In Skandinavien, wo vor Jahren teilweise Courtageverbote eingeführt wurden, hat sich die ungebundene Versicherungsvermittlung stark zurückgebildet. Die grossen Versicherer waren in der Lage, die Verkaufs- und Beratungstätigkeit auszubauen, ohne aber neutral zu beraten. Kleinere Anbieter blieben ohne Vertrieb durch Dritte auf der Strecke. Der effizienzfördernde Wettbewerb nahm ab.

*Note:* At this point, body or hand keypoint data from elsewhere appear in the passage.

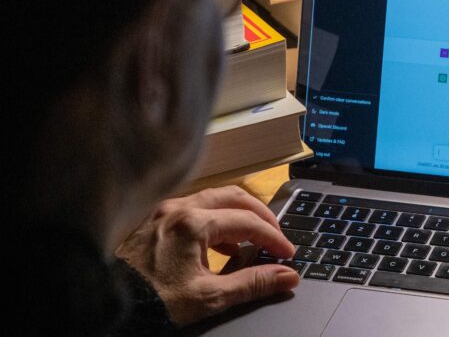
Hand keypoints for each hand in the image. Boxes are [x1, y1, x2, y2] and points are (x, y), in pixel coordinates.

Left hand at [116, 185, 298, 325]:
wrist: (105, 306)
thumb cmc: (152, 301)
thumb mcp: (209, 297)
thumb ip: (253, 284)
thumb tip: (286, 277)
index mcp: (193, 223)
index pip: (248, 222)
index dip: (274, 238)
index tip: (287, 254)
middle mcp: (179, 208)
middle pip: (235, 197)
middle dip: (260, 216)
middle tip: (276, 237)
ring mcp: (165, 211)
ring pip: (215, 200)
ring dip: (238, 216)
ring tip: (252, 241)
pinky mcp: (156, 220)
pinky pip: (196, 208)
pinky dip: (217, 220)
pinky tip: (221, 245)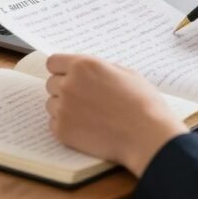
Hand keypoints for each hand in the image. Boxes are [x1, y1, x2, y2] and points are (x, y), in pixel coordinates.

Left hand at [45, 54, 186, 176]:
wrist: (146, 136)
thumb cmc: (142, 104)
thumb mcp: (125, 74)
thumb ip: (100, 69)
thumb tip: (87, 71)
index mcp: (83, 66)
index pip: (53, 62)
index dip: (61, 69)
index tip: (67, 76)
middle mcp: (69, 84)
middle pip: (51, 83)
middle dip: (64, 89)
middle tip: (84, 98)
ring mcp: (63, 108)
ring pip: (52, 104)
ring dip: (64, 107)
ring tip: (88, 115)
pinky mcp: (62, 130)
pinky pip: (54, 123)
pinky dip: (66, 126)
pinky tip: (85, 128)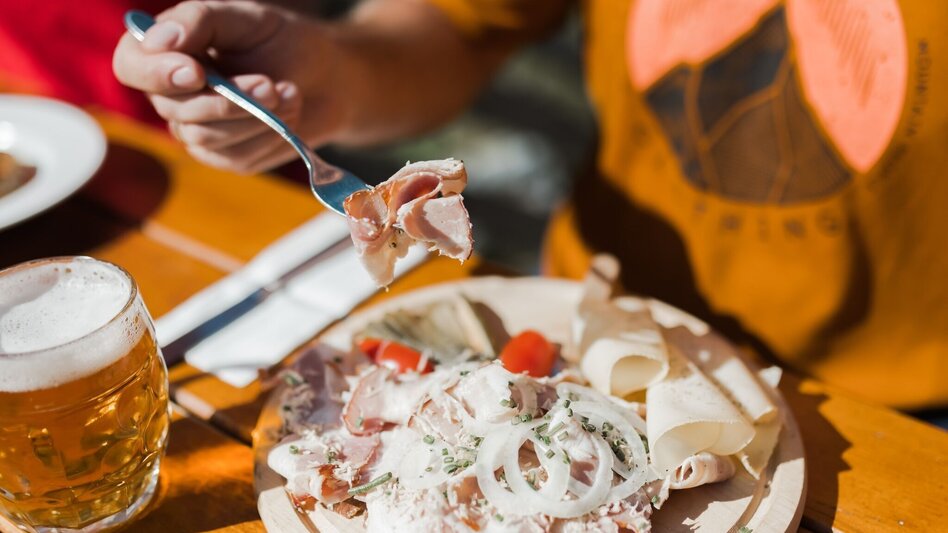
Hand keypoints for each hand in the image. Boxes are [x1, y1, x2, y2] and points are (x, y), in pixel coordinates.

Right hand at [113, 1, 346, 172]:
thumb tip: (158, 40)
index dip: (155, 74)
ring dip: (255, 117)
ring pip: (208, 137)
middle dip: (229, 99)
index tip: (195, 72)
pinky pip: (236, 156)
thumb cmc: (280, 42)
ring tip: (289, 93)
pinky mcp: (228, 158)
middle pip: (176, 110)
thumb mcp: (243, 18)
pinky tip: (289, 112)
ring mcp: (198, 132)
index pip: (130, 66)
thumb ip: (198, 20)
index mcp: (165, 54)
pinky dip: (269, 135)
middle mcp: (172, 96)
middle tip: (270, 84)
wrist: (328, 77)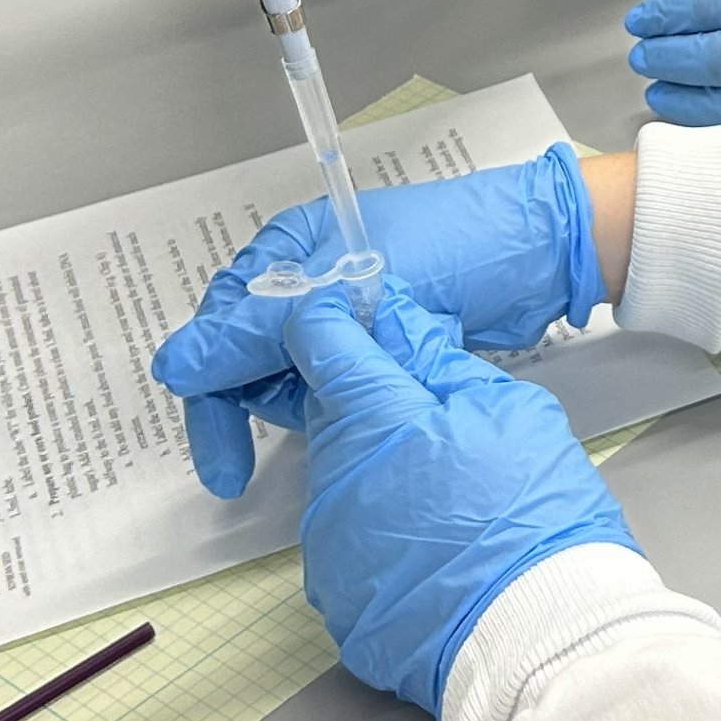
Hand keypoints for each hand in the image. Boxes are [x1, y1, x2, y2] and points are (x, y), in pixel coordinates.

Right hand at [150, 144, 606, 499]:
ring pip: (285, 376)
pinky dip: (324, 409)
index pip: (226, 321)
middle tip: (232, 475)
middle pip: (246, 353)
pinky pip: (327, 386)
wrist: (545, 253)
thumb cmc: (458, 245)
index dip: (211, 385)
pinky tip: (331, 433)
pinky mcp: (378, 347)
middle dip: (238, 407)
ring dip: (284, 410)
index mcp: (295, 245)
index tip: (219, 453)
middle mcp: (311, 279)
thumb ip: (262, 329)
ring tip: (300, 441)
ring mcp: (346, 314)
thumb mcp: (349, 286)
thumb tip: (175, 366)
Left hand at [284, 288, 638, 715]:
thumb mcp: (512, 412)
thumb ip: (443, 365)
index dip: (334, 318)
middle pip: (335, 418)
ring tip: (450, 502)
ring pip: (342, 484)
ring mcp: (329, 548)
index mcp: (374, 420)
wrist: (543, 636)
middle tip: (441, 426)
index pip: (320, 341)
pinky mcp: (338, 601)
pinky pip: (349, 547)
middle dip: (376, 412)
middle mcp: (333, 482)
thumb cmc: (538, 519)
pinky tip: (436, 551)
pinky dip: (381, 539)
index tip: (350, 313)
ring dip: (380, 477)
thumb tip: (401, 326)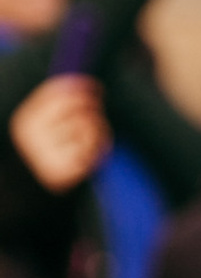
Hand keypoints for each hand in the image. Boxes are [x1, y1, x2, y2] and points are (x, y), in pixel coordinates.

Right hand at [9, 75, 109, 191]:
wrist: (36, 192)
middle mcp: (33, 137)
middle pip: (74, 107)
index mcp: (25, 122)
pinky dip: (99, 147)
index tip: (96, 86)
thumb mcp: (46, 129)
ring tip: (94, 137)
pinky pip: (93, 149)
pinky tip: (93, 152)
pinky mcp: (65, 171)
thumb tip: (79, 85)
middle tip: (98, 110)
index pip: (54, 94)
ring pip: (87, 127)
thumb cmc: (48, 155)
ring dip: (98, 129)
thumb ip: (58, 110)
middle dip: (91, 106)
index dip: (78, 86)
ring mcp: (48, 155)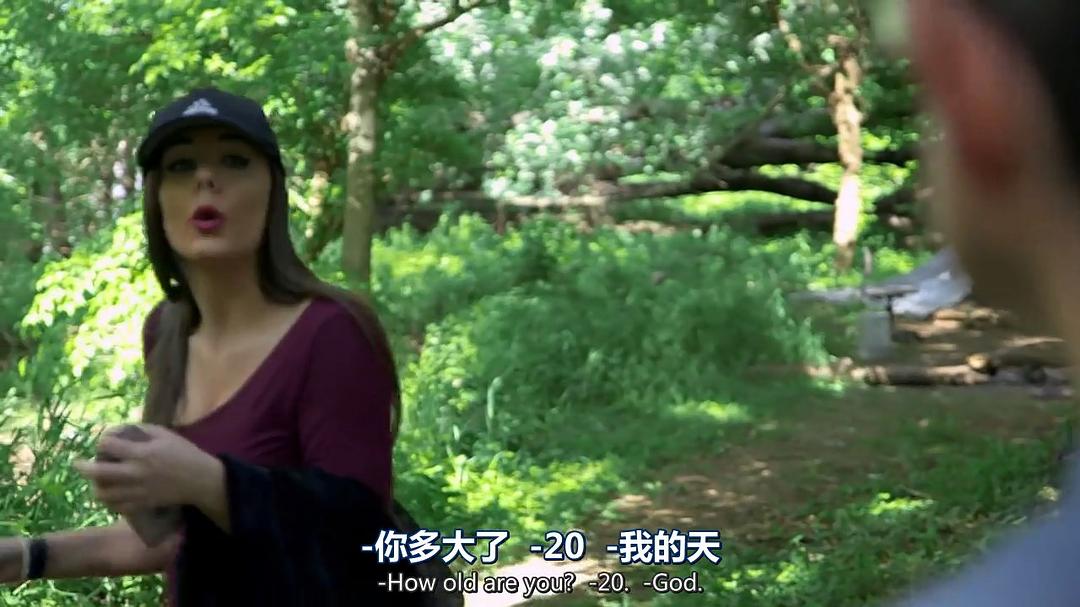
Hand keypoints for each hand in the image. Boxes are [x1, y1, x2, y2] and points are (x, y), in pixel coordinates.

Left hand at [73, 424, 222, 514]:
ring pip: (104, 494)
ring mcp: (137, 491)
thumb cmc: (184, 453)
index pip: (109, 446)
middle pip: (98, 473)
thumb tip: (121, 430)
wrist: (199, 480)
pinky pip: (117, 507)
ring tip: (95, 481)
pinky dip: (109, 501)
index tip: (103, 441)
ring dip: (95, 487)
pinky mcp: (142, 504)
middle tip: (77, 464)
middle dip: (83, 467)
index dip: (102, 441)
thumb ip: (142, 430)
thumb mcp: (165, 435)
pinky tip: (109, 495)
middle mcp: (135, 473)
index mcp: (141, 453)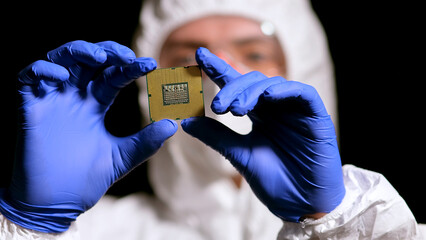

Profitiert haben nicht die Konsumenten, sondern die grossen Versicherungsgesellschaften.

Untersuchungen in England, wo seit 5 Jahren Vermittler für gewisse Produkte der Altersvorsorge keine Provisionen beziehen dürfen, haben gemäss Felix Hufeld, Präsident der deutschen Finanzaufsicht BaFin „erschreckende Ergebnisse“ gezeigt, man riskiere sozialpolitische Verwerfungen, wenn man die provisionsbasierte Beratung verbiete. Hufeld meint, „dass breite Bevölkerungsschichten von der Altersvorsorgeberatung faktisch abgeschnitten sind“, da sie die nach Aufwand berechneten Honorarkosten nicht begleichen können.

Die Forderung für ein Courtagenverbot für Broker reduziert deren Tätigkeit weg von einer umfassenden Arbeitgeber-/Arbeitnehmerberatung auf eine reine Beratung des Arbeitgebers auf Honorarbasis. Mit diesem Systemwechsel wird die im Versicherungsaufsichtsgesetz VAG Art. 40 ff. geregelte Tätigkeit der ungebundenen Versicherungsvermittlung verunmöglicht. Die Brokeraufgabe wäre neu eingeschränkt auf die reine Beratertätigkeit im Auftragsverhältnis (OR). Ein solch bedeutender Eingriff verstösst gegen die in der Schweiz verfassungsmässig garantierte Wirtschaftsfreiheit und hiesige Wettbewerbsrecht. Zudem stellt er eine Beschränkung der Vertragsfreiheit dar, die sich weder durch ein öffentliches Interesse rechtfertigen lässt noch verhältnismässig ist.